The President of the Board of Trade believed the case for releasing the documents was 'overwhelming'. He agreed to sign a Public Interest Immunity certificate (PII) only after 'significant amendments' and Sir Nicholas Lyell, the Attorney General, had told him he had a duty to sign and could not refuse.
Mr Heseltine also received assurances that his concerns would be relayed to the trial judge. Sir Nicholas told him the unusual drafting of his certificate would alert the judge and jury and that the point could be reinforced orally, if necessary, by counsel for the prosecution. He later learnt the trial judge was not informed.
After the trial collapsed he found it 'incredible' when the Attorney General, contrary to previous advice, said ministers did not have a duty to claim PII in every case where documents were sought.
Last night, Sir Nicholas sought to pre- empt any attempt to make him a scapegoat. A statement from his office said: 'The Attorney General's advice on PIIs has remained consistent. The fact that it is for the court to determine the balance of the overall public interest was pointed out in Mr Heseltine's PII certificate.' The PII shown to the judge was 'expressly amended' after consultation with Sir Nicholas and counsel for the prosecution.
Mr Heseltine told of his growing unease when first asked to sign a PII. He thought it odd the defendants were not being prosecuted for exporting equipment contrary to government restrictions but because they had lied about it. He learnt the Government failed to revoke export licences despite knowing equipment was destined for Iraqi munition factories, and had granted new licences. There were also close links between the security services and Matrix Churchill.
Mr Heseltine felt he was being asked to prevent such information being used legitimately by the defence.
Concerned at not being given sufficient time to consider the implications, he called senior officials to an emergency meeting.

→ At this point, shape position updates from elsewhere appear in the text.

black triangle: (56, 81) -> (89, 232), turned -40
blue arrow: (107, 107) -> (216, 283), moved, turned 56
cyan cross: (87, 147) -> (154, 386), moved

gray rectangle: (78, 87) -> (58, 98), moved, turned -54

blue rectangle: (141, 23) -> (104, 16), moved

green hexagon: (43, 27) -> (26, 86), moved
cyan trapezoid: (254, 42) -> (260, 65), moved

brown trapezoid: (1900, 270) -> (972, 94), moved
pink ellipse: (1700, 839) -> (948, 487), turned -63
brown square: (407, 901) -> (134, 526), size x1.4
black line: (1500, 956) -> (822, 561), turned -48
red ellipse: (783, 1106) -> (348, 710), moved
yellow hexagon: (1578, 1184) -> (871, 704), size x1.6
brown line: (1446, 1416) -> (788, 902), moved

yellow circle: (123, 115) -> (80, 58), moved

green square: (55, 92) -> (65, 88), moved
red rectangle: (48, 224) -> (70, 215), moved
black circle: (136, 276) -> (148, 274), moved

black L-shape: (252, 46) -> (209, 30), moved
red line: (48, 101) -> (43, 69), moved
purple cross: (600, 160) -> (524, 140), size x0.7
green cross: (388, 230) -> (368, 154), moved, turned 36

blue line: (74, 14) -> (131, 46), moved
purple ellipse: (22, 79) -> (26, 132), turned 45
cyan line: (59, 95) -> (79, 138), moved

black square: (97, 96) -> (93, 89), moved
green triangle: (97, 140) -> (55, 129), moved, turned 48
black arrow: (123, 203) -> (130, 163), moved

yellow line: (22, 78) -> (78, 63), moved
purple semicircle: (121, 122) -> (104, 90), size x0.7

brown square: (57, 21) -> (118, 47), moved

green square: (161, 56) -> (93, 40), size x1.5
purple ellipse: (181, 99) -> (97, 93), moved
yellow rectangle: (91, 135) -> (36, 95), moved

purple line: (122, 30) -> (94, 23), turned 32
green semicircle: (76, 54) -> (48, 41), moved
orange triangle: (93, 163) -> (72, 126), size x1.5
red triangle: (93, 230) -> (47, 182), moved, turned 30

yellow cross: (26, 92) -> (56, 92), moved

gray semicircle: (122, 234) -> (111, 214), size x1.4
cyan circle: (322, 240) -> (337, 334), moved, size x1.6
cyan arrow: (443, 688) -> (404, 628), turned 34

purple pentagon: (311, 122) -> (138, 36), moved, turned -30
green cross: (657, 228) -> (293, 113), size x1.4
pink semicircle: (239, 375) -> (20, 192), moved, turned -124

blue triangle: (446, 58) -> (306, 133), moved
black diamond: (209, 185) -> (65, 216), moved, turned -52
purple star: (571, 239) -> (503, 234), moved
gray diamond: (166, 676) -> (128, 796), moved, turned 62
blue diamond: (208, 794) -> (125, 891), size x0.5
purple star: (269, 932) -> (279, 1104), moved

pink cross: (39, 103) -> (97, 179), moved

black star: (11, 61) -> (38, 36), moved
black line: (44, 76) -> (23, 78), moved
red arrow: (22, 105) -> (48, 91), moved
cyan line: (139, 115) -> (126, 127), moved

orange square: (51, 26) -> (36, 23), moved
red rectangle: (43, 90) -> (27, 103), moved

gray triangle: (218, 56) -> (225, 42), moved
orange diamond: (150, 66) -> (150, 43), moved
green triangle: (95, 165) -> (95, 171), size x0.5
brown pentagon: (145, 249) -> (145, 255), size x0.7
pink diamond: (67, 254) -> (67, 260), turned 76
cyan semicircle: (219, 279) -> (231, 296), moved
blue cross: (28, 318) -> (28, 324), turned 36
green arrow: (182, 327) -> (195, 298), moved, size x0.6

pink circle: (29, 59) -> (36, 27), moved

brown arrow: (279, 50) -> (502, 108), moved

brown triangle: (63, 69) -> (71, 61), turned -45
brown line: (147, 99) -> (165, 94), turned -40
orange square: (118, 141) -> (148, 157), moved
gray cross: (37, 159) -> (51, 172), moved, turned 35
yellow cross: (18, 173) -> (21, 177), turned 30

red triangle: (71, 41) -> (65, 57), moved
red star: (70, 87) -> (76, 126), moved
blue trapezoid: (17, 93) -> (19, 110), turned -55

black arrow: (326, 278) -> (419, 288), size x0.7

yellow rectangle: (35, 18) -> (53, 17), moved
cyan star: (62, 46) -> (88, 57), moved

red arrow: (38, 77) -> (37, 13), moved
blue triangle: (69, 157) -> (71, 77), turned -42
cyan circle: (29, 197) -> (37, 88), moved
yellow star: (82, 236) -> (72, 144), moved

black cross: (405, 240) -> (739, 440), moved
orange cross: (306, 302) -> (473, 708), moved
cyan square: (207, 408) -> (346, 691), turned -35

There he refused to sign the PII, which stated the documents' disclosure would be 'injurious to the public interest'. One concern was if the PII was overruled by the judge, making it look as if he had been part of a cover-up. 'As far as I was concerned, I had read enough to satisfy myself these documents were relevant and should not be withheld.'
Quoting Winston Churchill, he told officials: 'Up with this I will not put.'
He discussed his refusal with the Attorney General, who told him he had a duty to sign to protect a class of government documents. He said he supported the principle of protecting officials' advice to ministers, but insisted his PII be altered to 'flag up' his worries to the judge.
After the trial collapsed he urged John Major not to answer any more parliamentary questions. He warned that ministers were on 'shifting sands' and matters should be left to the Scott inquiry which it had just announced.